▶ _Records shown_:

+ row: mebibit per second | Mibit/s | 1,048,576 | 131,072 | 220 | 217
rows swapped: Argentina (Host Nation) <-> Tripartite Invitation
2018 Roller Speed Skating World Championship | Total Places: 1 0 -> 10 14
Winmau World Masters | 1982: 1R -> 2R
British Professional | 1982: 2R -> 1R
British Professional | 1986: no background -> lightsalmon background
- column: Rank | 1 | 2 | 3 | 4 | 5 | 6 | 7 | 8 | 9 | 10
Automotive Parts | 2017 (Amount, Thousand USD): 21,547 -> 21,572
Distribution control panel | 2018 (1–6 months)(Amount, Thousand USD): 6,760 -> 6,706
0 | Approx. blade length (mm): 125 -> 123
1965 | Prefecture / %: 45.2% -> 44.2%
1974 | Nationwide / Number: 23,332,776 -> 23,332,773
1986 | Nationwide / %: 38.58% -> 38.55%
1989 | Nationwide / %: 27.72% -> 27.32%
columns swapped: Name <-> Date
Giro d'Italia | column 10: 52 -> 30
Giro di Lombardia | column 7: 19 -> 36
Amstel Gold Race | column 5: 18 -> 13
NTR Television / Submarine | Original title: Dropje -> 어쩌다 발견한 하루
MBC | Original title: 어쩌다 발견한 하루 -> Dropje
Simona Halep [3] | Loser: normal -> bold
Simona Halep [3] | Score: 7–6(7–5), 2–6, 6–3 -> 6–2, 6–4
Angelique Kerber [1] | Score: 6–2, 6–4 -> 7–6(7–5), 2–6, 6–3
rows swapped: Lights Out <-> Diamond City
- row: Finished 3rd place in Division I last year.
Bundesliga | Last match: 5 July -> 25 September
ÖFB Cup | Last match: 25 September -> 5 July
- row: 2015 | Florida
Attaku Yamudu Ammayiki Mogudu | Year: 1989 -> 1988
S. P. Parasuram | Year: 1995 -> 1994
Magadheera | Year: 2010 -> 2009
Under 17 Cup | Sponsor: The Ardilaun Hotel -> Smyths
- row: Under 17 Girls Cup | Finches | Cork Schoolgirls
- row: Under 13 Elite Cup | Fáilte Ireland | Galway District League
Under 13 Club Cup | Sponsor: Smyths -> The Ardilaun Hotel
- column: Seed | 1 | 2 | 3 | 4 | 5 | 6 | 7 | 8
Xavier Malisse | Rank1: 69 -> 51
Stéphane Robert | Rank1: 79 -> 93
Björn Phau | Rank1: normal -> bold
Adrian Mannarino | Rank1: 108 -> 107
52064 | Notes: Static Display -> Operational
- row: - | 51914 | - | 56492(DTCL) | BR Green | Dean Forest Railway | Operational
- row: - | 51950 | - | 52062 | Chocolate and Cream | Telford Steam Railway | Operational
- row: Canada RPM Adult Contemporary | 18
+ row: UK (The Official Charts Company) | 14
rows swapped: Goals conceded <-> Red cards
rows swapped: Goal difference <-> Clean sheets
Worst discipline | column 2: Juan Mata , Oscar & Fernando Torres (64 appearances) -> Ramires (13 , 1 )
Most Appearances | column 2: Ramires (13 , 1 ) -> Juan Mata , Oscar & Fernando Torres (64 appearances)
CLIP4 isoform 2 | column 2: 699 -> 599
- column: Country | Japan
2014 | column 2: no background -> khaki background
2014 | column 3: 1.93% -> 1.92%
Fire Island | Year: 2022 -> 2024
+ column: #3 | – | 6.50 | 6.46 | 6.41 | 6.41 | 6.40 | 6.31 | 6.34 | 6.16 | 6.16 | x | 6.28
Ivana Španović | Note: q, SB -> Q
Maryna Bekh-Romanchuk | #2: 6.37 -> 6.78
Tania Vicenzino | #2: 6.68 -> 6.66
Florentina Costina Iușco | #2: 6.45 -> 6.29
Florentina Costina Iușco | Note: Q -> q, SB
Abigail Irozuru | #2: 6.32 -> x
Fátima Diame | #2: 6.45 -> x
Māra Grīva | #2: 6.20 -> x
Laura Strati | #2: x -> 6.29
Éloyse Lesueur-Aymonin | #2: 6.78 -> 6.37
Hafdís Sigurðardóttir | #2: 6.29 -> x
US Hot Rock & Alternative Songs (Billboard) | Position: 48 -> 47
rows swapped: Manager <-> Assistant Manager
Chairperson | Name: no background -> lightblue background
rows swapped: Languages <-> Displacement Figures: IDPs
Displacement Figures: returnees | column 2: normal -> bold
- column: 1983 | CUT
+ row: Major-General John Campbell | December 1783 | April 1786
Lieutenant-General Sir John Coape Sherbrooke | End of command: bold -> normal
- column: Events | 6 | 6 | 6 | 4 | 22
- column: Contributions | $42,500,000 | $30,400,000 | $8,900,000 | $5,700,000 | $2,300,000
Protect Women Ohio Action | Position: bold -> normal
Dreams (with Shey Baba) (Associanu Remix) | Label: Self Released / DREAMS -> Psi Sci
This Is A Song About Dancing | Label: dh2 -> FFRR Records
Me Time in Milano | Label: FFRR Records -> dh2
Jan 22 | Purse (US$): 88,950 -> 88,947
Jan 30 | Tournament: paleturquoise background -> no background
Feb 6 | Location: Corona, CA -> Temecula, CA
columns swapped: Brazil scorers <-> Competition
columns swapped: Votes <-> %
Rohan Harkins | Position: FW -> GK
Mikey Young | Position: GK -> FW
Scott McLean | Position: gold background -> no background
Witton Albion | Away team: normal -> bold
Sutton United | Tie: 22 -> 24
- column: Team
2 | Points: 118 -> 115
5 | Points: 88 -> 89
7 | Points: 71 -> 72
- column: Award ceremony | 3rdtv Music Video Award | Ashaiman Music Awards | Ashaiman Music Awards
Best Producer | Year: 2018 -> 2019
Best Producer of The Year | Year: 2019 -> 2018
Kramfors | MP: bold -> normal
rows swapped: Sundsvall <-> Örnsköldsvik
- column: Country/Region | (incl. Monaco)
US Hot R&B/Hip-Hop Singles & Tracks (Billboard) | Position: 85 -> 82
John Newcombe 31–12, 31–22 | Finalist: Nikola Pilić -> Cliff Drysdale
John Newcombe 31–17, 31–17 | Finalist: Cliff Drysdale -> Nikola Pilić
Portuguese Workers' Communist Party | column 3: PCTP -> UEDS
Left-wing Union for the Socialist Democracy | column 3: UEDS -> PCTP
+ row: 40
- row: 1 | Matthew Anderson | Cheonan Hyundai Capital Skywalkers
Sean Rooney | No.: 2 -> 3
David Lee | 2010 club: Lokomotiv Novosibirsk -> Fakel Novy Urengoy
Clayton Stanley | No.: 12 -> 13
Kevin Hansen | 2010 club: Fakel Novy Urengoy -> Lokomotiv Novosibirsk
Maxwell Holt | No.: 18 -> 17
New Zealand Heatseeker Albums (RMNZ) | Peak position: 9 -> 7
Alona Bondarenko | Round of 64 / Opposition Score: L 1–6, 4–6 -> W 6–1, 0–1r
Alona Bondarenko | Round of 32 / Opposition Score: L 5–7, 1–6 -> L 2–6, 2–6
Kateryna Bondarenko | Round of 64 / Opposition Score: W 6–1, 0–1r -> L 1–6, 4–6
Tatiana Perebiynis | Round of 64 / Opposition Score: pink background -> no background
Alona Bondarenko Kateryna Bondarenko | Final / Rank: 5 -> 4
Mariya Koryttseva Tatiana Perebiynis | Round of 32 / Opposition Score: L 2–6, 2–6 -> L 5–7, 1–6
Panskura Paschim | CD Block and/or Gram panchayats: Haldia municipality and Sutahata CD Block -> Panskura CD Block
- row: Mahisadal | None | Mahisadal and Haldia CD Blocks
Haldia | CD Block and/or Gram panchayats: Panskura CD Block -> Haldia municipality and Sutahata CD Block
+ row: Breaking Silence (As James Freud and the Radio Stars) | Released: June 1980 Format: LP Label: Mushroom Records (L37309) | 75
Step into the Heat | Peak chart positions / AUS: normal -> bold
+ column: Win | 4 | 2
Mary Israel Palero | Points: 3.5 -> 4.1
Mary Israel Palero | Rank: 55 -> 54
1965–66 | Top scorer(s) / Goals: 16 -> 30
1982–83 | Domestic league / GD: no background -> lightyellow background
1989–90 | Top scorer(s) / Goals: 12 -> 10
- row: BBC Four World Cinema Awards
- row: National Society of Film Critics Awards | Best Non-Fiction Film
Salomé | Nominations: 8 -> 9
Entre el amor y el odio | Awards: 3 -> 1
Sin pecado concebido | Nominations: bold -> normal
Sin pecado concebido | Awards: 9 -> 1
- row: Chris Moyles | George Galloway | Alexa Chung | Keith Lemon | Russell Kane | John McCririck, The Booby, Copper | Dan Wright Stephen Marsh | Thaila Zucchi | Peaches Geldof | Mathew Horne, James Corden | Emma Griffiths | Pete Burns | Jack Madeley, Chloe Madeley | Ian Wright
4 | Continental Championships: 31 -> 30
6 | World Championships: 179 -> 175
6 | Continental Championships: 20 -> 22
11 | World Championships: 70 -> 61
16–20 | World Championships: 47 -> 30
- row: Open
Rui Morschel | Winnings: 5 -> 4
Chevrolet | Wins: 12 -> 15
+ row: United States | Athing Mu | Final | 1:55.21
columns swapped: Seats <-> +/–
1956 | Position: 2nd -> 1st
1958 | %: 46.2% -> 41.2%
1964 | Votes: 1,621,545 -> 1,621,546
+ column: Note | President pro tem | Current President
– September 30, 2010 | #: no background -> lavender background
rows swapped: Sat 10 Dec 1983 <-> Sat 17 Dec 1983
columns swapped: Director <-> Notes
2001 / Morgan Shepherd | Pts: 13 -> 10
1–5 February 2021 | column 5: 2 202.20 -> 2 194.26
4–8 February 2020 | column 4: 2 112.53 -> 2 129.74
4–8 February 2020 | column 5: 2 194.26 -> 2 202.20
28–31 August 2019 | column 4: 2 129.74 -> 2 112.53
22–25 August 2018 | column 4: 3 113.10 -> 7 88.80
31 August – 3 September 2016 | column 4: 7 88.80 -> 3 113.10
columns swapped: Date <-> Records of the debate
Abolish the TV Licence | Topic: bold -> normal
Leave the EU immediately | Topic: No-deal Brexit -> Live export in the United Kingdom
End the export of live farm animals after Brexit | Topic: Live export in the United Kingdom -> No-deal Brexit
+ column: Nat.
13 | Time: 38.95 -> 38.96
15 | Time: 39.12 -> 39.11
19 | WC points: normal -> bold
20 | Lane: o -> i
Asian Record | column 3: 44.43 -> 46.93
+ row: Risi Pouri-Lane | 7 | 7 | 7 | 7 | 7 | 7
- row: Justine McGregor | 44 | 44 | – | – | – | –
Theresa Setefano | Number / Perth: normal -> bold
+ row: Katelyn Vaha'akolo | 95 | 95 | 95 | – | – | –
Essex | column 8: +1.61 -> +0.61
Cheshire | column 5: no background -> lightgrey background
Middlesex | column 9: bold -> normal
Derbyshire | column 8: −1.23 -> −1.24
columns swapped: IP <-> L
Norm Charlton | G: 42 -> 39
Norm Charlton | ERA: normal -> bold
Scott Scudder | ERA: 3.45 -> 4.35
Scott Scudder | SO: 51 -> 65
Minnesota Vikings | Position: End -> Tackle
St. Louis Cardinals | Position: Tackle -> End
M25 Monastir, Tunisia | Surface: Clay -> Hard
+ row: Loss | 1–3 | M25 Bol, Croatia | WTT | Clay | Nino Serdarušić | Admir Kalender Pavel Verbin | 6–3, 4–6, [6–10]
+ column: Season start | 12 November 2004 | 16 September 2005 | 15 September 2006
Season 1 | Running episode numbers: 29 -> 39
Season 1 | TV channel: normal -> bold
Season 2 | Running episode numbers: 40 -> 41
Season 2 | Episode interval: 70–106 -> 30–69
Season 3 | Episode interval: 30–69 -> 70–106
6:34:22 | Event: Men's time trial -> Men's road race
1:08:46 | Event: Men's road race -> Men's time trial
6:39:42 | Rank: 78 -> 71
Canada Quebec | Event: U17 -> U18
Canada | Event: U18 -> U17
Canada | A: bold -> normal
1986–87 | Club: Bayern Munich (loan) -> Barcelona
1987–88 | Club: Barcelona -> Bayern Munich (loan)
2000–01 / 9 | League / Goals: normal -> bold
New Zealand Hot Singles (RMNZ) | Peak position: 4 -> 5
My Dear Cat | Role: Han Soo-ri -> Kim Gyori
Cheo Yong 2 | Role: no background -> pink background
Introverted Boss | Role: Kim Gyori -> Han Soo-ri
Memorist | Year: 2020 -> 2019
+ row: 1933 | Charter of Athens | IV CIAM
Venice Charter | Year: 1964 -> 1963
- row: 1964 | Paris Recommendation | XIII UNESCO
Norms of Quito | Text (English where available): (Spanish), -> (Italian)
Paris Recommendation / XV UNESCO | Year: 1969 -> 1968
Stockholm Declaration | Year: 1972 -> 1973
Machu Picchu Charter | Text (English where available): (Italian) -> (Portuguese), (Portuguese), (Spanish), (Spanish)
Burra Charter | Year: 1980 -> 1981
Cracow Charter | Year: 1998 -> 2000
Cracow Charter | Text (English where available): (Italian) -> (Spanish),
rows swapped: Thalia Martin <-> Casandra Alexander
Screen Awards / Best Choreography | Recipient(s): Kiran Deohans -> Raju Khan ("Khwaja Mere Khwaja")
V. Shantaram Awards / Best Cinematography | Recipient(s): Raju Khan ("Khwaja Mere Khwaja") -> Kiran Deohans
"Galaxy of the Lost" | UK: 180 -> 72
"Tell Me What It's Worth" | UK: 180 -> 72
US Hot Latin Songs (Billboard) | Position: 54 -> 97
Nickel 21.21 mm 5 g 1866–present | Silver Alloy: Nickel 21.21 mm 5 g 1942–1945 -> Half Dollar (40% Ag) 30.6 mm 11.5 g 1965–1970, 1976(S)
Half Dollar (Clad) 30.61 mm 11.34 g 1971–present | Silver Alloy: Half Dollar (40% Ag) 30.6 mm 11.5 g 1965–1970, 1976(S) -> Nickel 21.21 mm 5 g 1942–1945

▶ _Given instruction_: Locate every line in the entries that contains the string "Kateryna", and copy each of those lines.

▶ _Solution for this task_:
Kateryna Bondarenko | Round of 64 / Opposition Score: W 6–1, 0–1r -> L 1–6, 4–6
Alona Bondarenko Kateryna Bondarenko | Final / Rank: 5 -> 4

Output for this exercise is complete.